Office of Computational and Information Sciences and Technology, NASA Goddard Space Flight Center, Greenbelt, Maryland, United States of America.
PLoS One. 2021 Mar 3;16(3):e0237208. doi: 10.1371/journal.pone.0237208. eCollection 2021.
MaxEnt is an important aid in understanding the influence of climate change on species distributions. There is growing interest in using IPCC-class global climate model outputs as environmental predictors in this work.
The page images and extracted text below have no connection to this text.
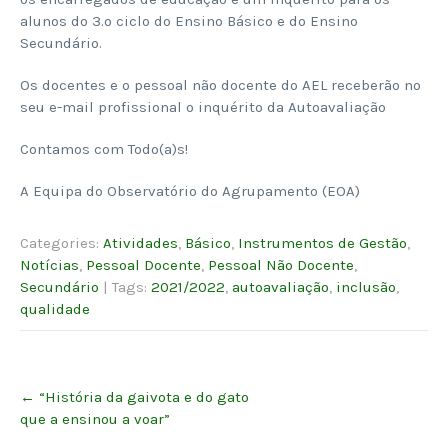
alunos do 3.º ciclo do Ensino Básico e do Ensino
Secundário.
Os docentes e o pessoal não docente do AEL receberão no
seu e-mail profissional o inquérito da Autoavaliação
Contamos com Todo(a)s!
A Equipa do Observatório do Agrupamento (EOA)
Categories:
Atividades
,
Básico
,
Instrumentos de Gestão
,
Notícias
,
Pessoal Docente
,
Pessoal Não Docente
,
Secundário
| Tags:
2021/2022
,
autoavaliação
,
inclusão
,
qualidade
Post
←
“História da gaivota e do gato
navigation
que a ensinou a voar”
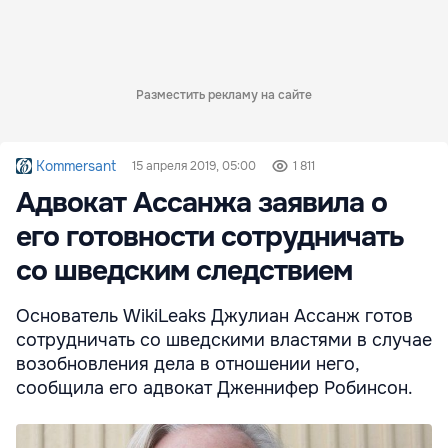
Разместить рекламу на сайте
Kommersant
15 апреля 2019, 05:00
1 811
Адвокат Ассанжа заявила о
его готовности сотрудничать
со шведским следствием
Основатель WikiLeaks Джулиан Ассанж готов
сотрудничать со шведскими властями в случае
возобновления дела в отношении него,
сообщила его адвокат Дженнифер Робинсон.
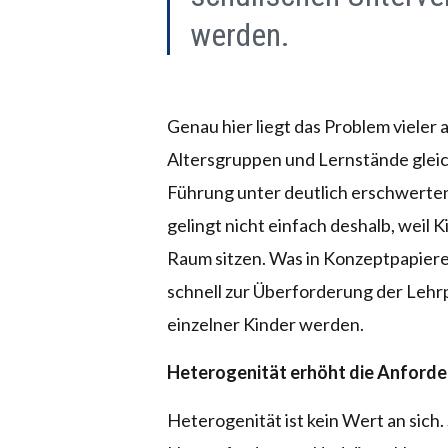
werden.
Genau hier liegt das Problem vieler
Altersgruppen und Lernstände gleich
Führung unter deutlich erschwerten
gelingt nicht einfach deshalb, weil
Raum sitzen. Was in Konzeptpapieren 
schnell zur Überforderung der Lehr
einzelner Kinder werden.
Heterogenität erhöht die Anford
Heterogenität ist kein Wert an sich. 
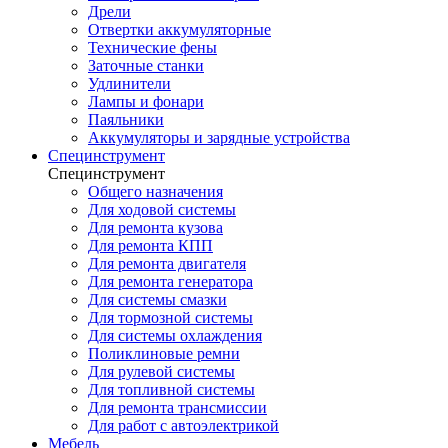
Дрели
Отвертки аккумуляторные
Технические фены
Заточные станки
Удлинители
Лампы и фонари
Паяльники
Аккумуляторы и зарядные устройства
Специнструмент
Специнструмент
Общего назначения
Для ходовой системы
Для ремонта кузова
Для ремонта КПП
Для ремонта двигателя
Для ремонта генератора
Для системы смазки
Для тормозной системы
Для системы охлаждения
Поликлиновые ремни
Для рулевой системы
Для топливной системы
Для ремонта трансмиссии
Для работ с автоэлектрикой
Мебель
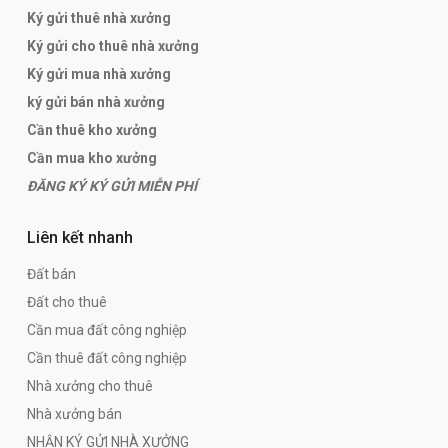
Ký gửi thuê nhà xưởng
Ký gửi cho thuê nhà xưởng
Ký gửi mua nhà xưởng
ký gửi bán nhà xưởng
Cần thuê kho xưởng
Cần mua kho xưởng
ĐĂNG KÝ KÝ GỬI MIỄN PHÍ
Liên kết nhanh
Đất bán
Đất cho thuê
Cần mua đất công nghiệp
Cần thuê đất công nghiệp
Nhà xưởng cho thuê
Nhà xưởng bán
NHẬN KÝ GỬI NHÀ XƯỞNG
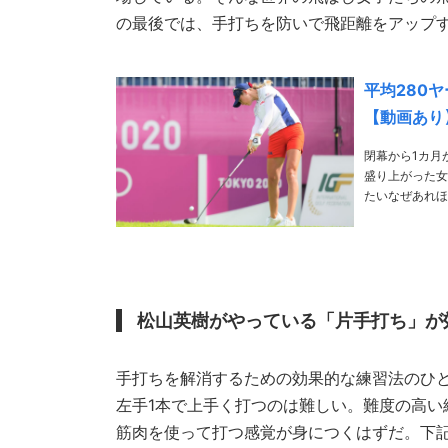
の最後では、手打ちを防いで飛距離をアップす
平均280
【動画あり
閉幕から1カ月
盛り上がった女
たいなぜあれほど
松山英樹がやっている「片手打ち」が
手打ちを解消するための効果的な練習法のひと
左手1本で上手く打つのは難しい。難度の高
筋肉を使って打つ感覚が身につくはずだ。下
These models provide realistic, global representations of the climate system, projections for hundreds of variables (including Essential Climate Variables), and combine observations from an array of satellite, airborne, and in-situ sensors. Unfortunately, direct use of this important class of data in MaxEnt modeling has been limited by the large size of climate model output collections and the fact that MaxEnt can only operate on a relatively small set of predictors stored in a computer's main memory. In this study, we demonstrate the feasibility of a Monte Carlo method that overcomes this limitation by finding a useful subset of predictors in a larger, externally-stored collection of environmental variables in a reasonable amount of time. Our proposed solution takes an ensemble approach wherein many MaxEnt runs, each drawing on a small random subset of variables, converges on a global estimate of the top contributing subset of variables in the larger collection. In preliminary tests, the Monte Carlo approach selected a consistent set of top six variables within 540 runs, with the four most contributory variables of the top six accounting for approximately 93% of overall permutation importance in a final model. These results suggest that a Monte Carlo approach could offer a viable means of screening environmental predictors prior to final model construction that is amenable to parallelization and scalable to very large data sets. This points to the possibility of near-real-time multiprocessor implementations that could enable broader and more exploratory use of global climate model outputs in environmental niche modeling and aid in the discovery of viable predictors.
最大熵模型(MaxEnt)是理解气候变化对物种分布影响的重要辅助工具。人们越来越感兴趣的是,在这项工作中,使用政府间气候变化专门委员会(IPCC)级别的全球气候模型输出作为环境预测因子。这些模型提供了对气候系统的真实、全球描述,对数百个变量(包括基本气候变量)进行预测,并结合了来自一系列卫星、机载和现场传感器的观测结果。不幸的是,由于气候模型输出集合的规模庞大,而且 MaxEnt 只能在计算机主内存中相对较小的一组预测因子上运行,因此,直接在 MaxEnt 建模中使用这一重要数据类别受到了限制。在这项研究中,我们展示了一种蒙特卡罗方法的可行性,该方法通过在合理的时间内,从较大的外部存储环境变量集合中找到有用的预测因子子集,克服了这一限制。我们提出的解决方案采用了一种集合方法,其中许多 MaxEnt 运行每次都会从变量的一个小随机子集进行抽取,最终会收敛到较大集合中对顶级贡献变量子集的全局估计。在初步测试中,蒙特卡罗方法在 540 次运行中选择了一组一致的顶级六个变量,其中前六个变量中的前四个变量贡献了最终模型中约 93%的整体置换重要性。这些结果表明,蒙特卡罗方法可以在最终模型构建之前提供一种可行的筛选环境预测因子的方法,这种方法适合并行化并且可以扩展到非常大的数据集。这表明,有可能实现接近实时的多处理器实现,从而可以更广泛、更具探索性地使用全球气候模型输出进行环境生态位建模,并有助于发现可行的预测因子。